SUPPLIED TEXT ▸
"""

UPDATE – On June 6th the FFIEC formed the Cybersecurity and Critical Infrastructure Working Group, designed to enhance communications between and among the FFIEC members agencies as well as other key financial industry committees and councils. The goal of this group will undoubtedly be to increase the defense and resiliency of financial institutions to cyber attacks, but the question is “what effect will this have on new regulatory requirements and best practices”? Will annual testing of your incident response plan be a requirement, just as testing your BCP is now? I think you can count on it…
I’ve asked the following question at several recent speaking engagements: “Can you remember the last time you heard about a financial institution being hacked, and having its information stolen?” No responses. I then ask a second question: “Can anyone remember the last time a service provider was hacked, and financial institution data stolen?”. Heartland…TJX…FIS…almost every hand goes up.
As financial institutions have gotten pretty good at hardening and protecting data, cyber criminals are focusing more and more on the service providers as the weak link in the information security chain. And wherever there are incidents making the news, the regulators are sure to follow with new regulations and increased reinforcement of existing ones.
The regulators make no distinction between your responsibilities for data within your direct control, and data outside your direct control;
“Management is responsible for ensuring the protection of institution and customer data, even when that data is transmitted, processed, stored, or disposed of by a service provider.” (Emphasis added)
In other words, you have 100% of the responsibility, and zero control. All you have is oversight, which is at best predictive and reactive, and NOT preventive. So you use the vendor’s past history and third-party audit reports to try to predict their ability to prevent security incidents, but in the end you must have a robust incident response plan to effectively react to the inevitable vendor incident.
The FFIEC last issued guidance on incident response plans in 2005 (actually just an interpretation of GLBA 501b provisions), stating that…
“…every financial institution should develop and implement a response program designed to address incidents of unauthorized access to sensitive customer information maintained by the financial institution or its service provider.” (Emphasis added)
The guidance specified certain minimum components for an incident response plan, including:
- Assessing the nature and scope of an incident and identifying what customer information systems and types of customer information have been accessed or misused;
- Notifying its primary federal regulator as soon as possible when the institution becomes aware of an incident involving unauthorized access to or use of sensitive customer information;
- If required, filing a timely SAR, and in situations involving federal criminal violations requiring immediate attention, such as when a reportable violation is ongoing, promptly notifying appropriate law enforcement authorities;
- Taking appropriate steps to contain and control the incident to prevent further unauthorized access to or use of customer information; and
- Notifying customers when warranted in a manner designed to ensure that a customer can reasonably be expected to receive it.

"""

INFORMATION GIVEN ▸
"""

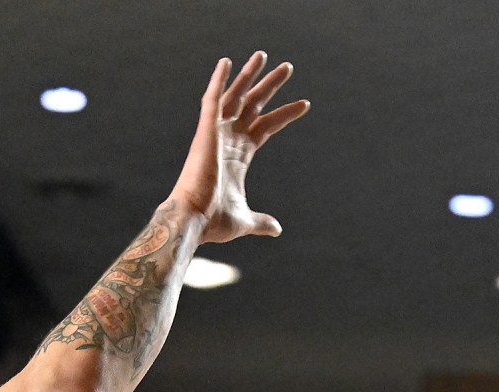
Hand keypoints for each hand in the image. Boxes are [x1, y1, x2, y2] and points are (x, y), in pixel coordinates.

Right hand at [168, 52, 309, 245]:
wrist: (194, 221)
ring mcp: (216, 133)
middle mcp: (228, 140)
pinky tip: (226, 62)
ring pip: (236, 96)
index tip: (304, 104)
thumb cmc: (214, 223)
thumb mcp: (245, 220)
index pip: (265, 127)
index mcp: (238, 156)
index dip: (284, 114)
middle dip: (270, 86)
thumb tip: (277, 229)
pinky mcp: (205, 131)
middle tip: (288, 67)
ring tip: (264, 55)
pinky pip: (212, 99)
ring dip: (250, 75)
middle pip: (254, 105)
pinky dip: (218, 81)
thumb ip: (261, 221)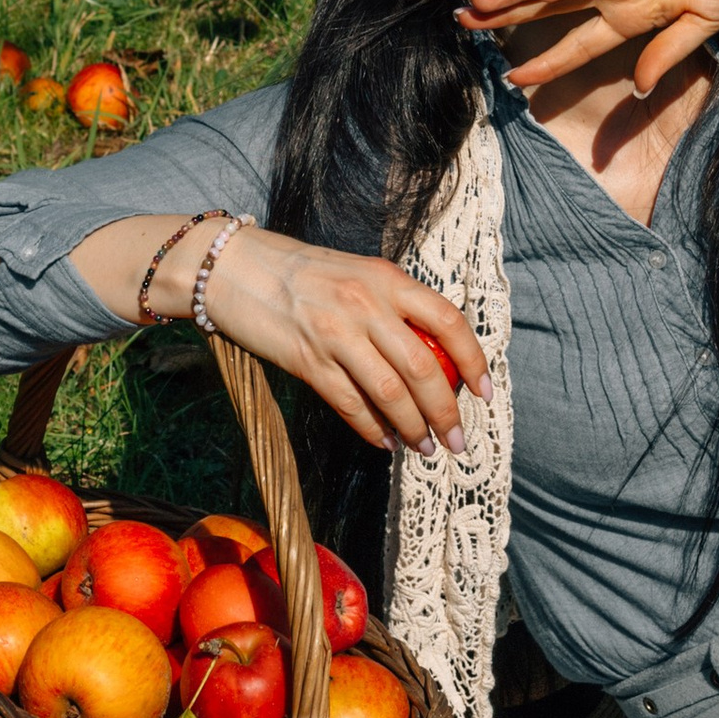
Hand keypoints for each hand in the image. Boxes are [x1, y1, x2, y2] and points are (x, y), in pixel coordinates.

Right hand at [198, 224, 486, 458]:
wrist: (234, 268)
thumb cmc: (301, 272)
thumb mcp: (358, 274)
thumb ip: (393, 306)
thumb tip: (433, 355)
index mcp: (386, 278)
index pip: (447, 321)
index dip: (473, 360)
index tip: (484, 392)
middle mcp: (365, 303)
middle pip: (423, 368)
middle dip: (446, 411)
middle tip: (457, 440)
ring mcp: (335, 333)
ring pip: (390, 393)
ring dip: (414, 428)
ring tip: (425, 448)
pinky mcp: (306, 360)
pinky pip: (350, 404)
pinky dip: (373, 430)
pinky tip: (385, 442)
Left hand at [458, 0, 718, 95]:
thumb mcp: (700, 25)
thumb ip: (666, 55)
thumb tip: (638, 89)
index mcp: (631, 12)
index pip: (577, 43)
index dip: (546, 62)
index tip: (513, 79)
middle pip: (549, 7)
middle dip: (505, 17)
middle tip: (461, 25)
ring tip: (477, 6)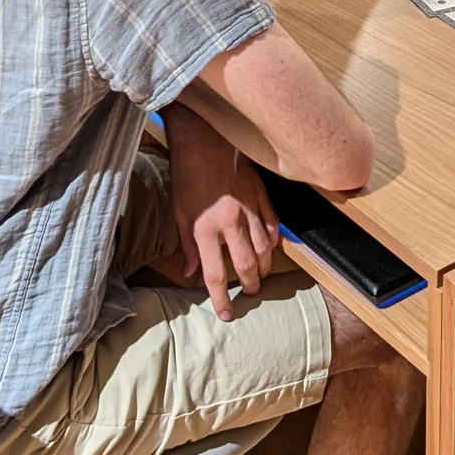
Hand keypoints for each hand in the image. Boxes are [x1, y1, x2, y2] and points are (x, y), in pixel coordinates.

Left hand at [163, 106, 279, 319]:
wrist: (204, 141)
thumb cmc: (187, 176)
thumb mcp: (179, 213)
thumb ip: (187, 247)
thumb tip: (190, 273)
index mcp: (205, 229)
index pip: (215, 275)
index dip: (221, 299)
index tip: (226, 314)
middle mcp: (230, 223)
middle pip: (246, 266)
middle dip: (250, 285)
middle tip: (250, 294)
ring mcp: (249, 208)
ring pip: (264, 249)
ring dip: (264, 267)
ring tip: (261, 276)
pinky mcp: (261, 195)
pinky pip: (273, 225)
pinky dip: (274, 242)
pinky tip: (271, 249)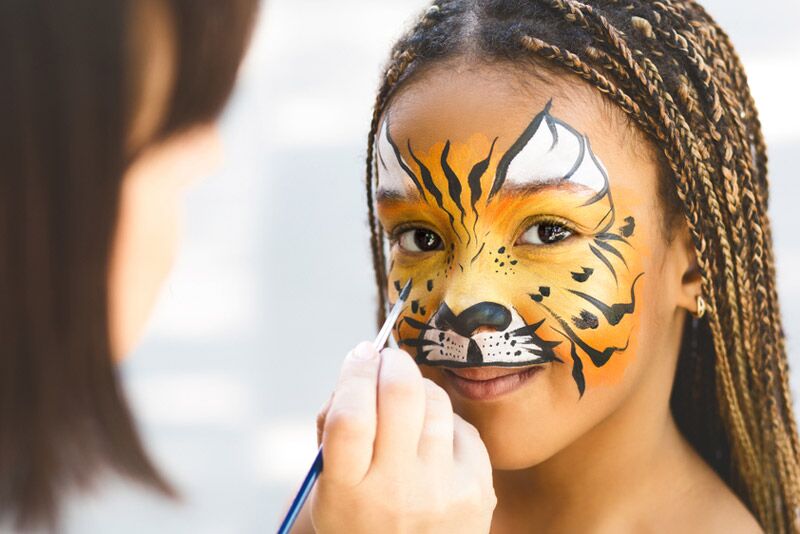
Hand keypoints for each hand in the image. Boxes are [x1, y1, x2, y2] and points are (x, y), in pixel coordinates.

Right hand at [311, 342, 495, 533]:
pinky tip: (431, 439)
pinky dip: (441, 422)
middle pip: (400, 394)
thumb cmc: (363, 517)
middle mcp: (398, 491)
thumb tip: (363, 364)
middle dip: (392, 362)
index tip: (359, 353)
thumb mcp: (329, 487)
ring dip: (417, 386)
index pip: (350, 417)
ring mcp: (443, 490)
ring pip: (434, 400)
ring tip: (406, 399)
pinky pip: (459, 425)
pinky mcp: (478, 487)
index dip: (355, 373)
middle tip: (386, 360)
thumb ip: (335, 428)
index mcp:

"""

WORK INSTRUCTION ▸
Using the article on FFIEC incident response guidance, answer the following:
(a) On what date did the FFIEC form the Cybersecurity and Critical Infrastructure Working Group?
(b) In what year did the FFIEC last issue guidance on incident response plans?
(c) Which three names are listed after the question about a service provider being hacked?

ANSWER TO THIS PROBLEM ▸
(a) June 6th
(b) 2005
(c) Heartland, TJX, and FIS